Secondly, he said, Accor Tech uses a lot of energy on its own. “We have big data centers, we use a lot of computers. Migrating to public cloud solutions and using efficient technology on shared platforms means that dedicated platforms are not buzzing 24 hours just for you. It's really the difference between taking the bus to work or taking a private car to work.” The energy used is about the same, he explained, but passengers must share a bus with many people and a car with relatively few. “With cloud computing, it's exactly the same.”
The third factor is the energy consumption in hotels. For example, smart thermostats and the Internet of Things can help hoteliers know whether a room is occupied or not and adjust the air conditioning accordingly. “There is a huge opportunity there,” Bleeker said. “And then you have things like electric-vehicle chargers that need to be deployed in a proper way so that we attract and supply the right energy. Whatever it is, I think technology is going to play a super important part in this sustainability challenge.”
Tech as a Business Issue
“Technology is not a technology issue alone anymore. Technology is a business issue,” Bleeker stated. “Many of the companies that operate in hospitality almost become technology companies because they are so reliant on it to provide their services.”
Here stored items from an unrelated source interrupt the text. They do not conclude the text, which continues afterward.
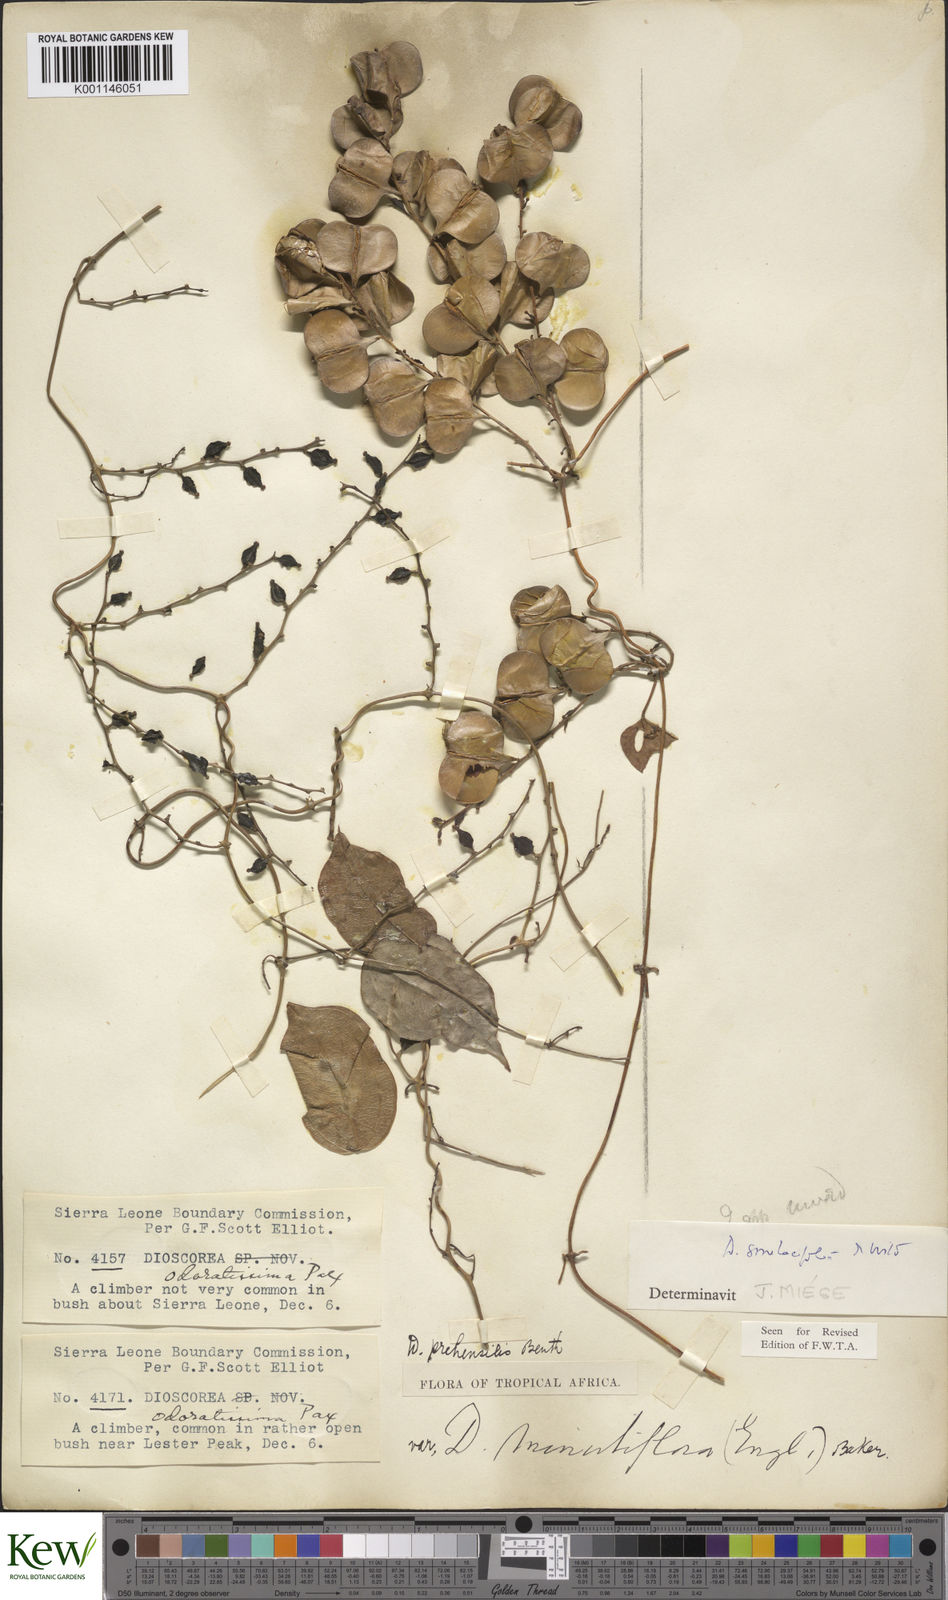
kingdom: Plantae
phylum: Tracheophyta
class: Liliopsida
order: Dioscoreales
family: Dioscoreaceae
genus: Dioscorea
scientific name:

A current AHLA T100 member, Bleeker said his work with the association is very close to his heart. “AHLA has real lobbying capabilities. So if there is something that we need to push, when it comes to regulation … they can take it to the White House. That means that we have a seat at a table and that these regulations are not just being pushed down, but that we have an opportunity to give input, as well.”
“America is a little bit of a bubble where you have one government, one currency, one language. You have, in the rest of the world, another 110 countries where Accor operates that are all different, so we're working hard to see how we can export some of those capabilities to other places in the world as well,” he continued. “There's new regulation in China for data protection, for example; there is AI regulation ... in the E.U. It would really help if we can come together under one umbrella as an industry and be a discussion partner to the governments when they put these regulations in place, so they don't harm us and that we do it in the right way when it gets to the industry.”